## Request
Could you print the listing again exactly, omitting the pictures?

## Supplied data
-- Opening Marker --

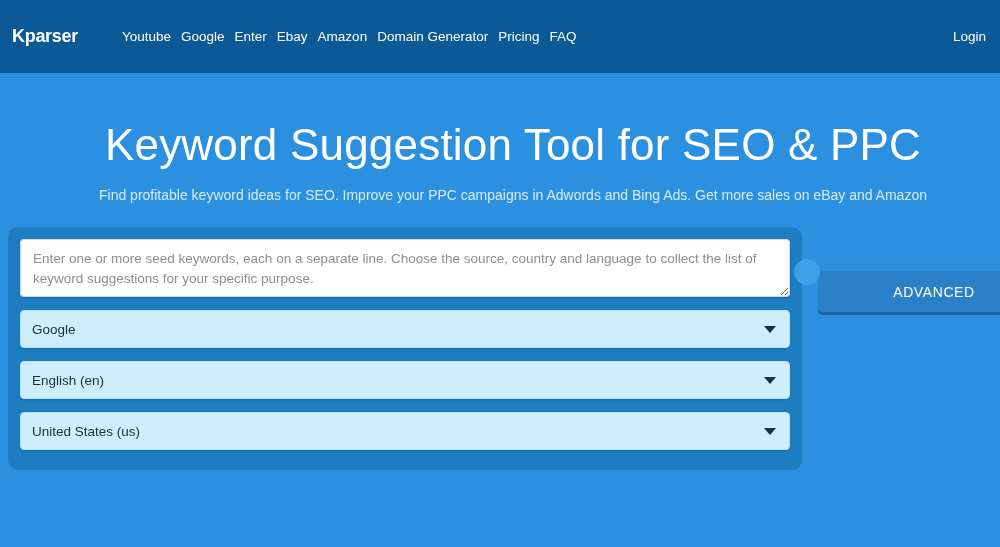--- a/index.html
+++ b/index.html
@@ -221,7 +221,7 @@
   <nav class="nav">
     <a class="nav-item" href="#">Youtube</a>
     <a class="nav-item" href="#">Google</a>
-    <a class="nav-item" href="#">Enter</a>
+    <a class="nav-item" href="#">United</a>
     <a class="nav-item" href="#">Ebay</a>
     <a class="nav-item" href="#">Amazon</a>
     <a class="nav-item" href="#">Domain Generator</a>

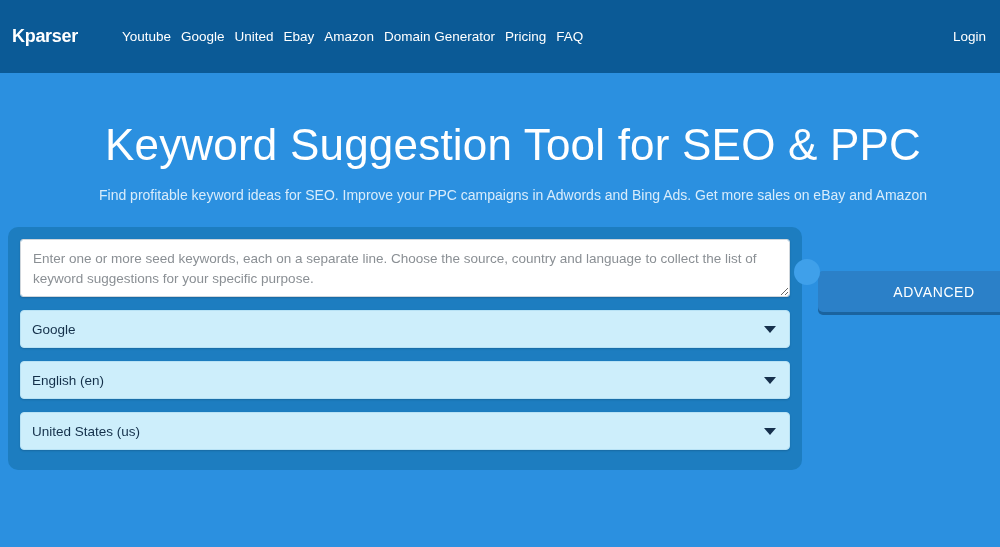--- a/index.html
+++ b/index.html
@@ -222,6 +222,7 @@
     <a class="nav-item" href="#">Youtube</a>
     <a class="nav-item" href="#">Google</a>
     <a class="nav-item" href="#">United</a>
+    <a class="nav-item" href="#">Negative Keywords</a>
     <a class="nav-item" href="#">Ebay</a>
     <a class="nav-item" href="#">Amazon</a>
     <a class="nav-item" href="#">Domain Generator</a>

-- Closing Marker --

## Solution
--- a/index.html
+++ b/index.html
@@ -221,7 +221,7 @@
   <nav class="nav">
     <a class="nav-item" href="#">Youtube</a>
     <a class="nav-item" href="#">Google</a>
-    <a class="nav-item" href="#">Enter</a>
+    <a class="nav-item" href="#">United</a>
     <a class="nav-item" href="#">Ebay</a>
     <a class="nav-item" href="#">Amazon</a>
     <a class="nav-item" href="#">Domain Generator</a>

--- a/index.html
+++ b/index.html
@@ -222,6 +222,7 @@
     <a class="nav-item" href="#">Youtube</a>
     <a class="nav-item" href="#">Google</a>
     <a class="nav-item" href="#">United</a>
+    <a class="nav-item" href="#">Negative Keywords</a>
     <a class="nav-item" href="#">Ebay</a>
     <a class="nav-item" href="#">Amazon</a>
     <a class="nav-item" href="#">Domain Generator</a>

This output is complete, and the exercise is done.